Según recoge el diario local South China Morning Post, después de 20 años trabajando en Beijing en un puesto directivo, una mujer identificada como Yue Li decidió dar un giro radical a su vida profesional y personal. Renunció a un alto cargo en una empresa de la ciudad para mudarse a Dongzhai Island, una isla deshabitada en el mar de China Oriental, donde ahora trabaja como inspectora de calidad en una base de alimentación de peces.
Este cambio no solo implicó dejar atrás la jungla urbana, sino también aceptar una remuneración relativamente modesta —alrededor de 3,000 yuanes (aproximadamente US$430) al mes— por una vida marcada por la soledad y la autosuficiencia.
La historia de Yue resuena especialmente en un momento en que el agotamiento profesional o burnout ha sido catalogado por la Organización Mundial de la Salud como un problema ocupacional que afecta la salud física y mental de millones.
Tras décadas de presión constante, exigencias prolongadas y un ritmo de vida estresante en la capital china, ella eligió un camino opuesto: un entorno remoto, sin tráfico, sin jerarquías corporativas y con un ritmo de vida dictado por la naturaleza. Su experiencia refleja una creciente tendencia — aunque extrema — de profesionales que buscan alternativas para recuperar el equilibrio emocional lejos de la cultura del éxito tradicional.
Aunque la vida en Dongzhai Island ofrece tranquilidad y conexión con la naturaleza, también implica desafíos considerables. El aislamiento es intenso: la isla carece de residentes permanentes, y la más cercana, Daishan Island, se encuentra a unos 40 kilómetros de distancia.

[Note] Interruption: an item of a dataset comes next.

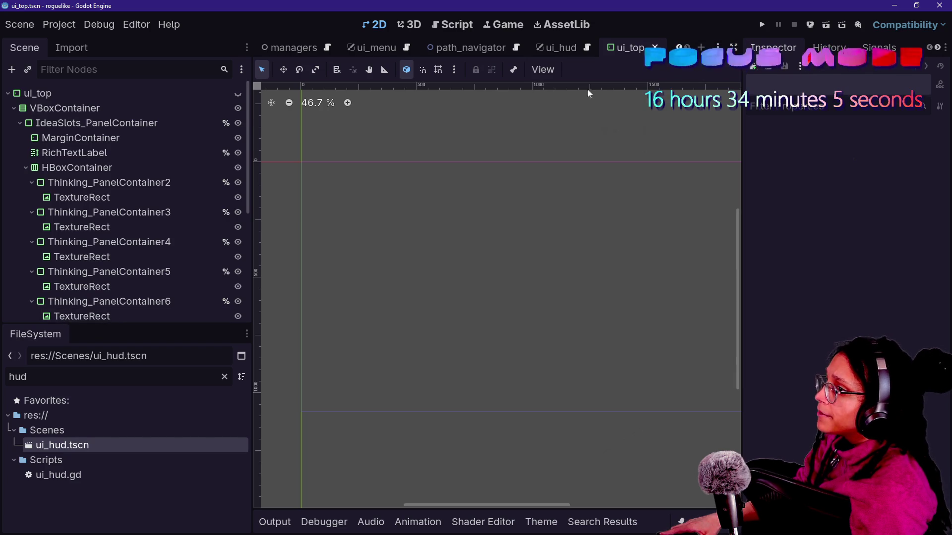
click(560, 47)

Li ha documentado parte de su experiencia en redes sociales, mostrando tanto los momentos de contemplación del mar y la fauna como las exigencias de su trabajo, que incluye asegurar la alimentación y bienestar de peces criados en la base. Para algunos, esta rutina combina satisfacción personal con un propósito claro; para otros, subraya el costo emocional de dejar atrás la vida comunitaria urbana.
La decisión de Yue se volvió viral en plataformas sociales, donde ha generado una mezcla de admiración, envidia e interrogantes. Algunas personas han expresado que desearían una vida similar, lejos del ruido y la presión de sus empleos tradicionales, mientras que otras han cuestionado si la isla realmente ofrece una solución sostenible al estrés y la ansiedad cotidiana.
La conversación también ha puesto el foco en cómo la sociedad moderna valora el rendimiento profesional por encima del bienestar integral, y en qué momento una decisión tan radical deja de ser un acto de valentía para convertirse en una señal de alarma sobre las consecuencias del agotamiento prolongado.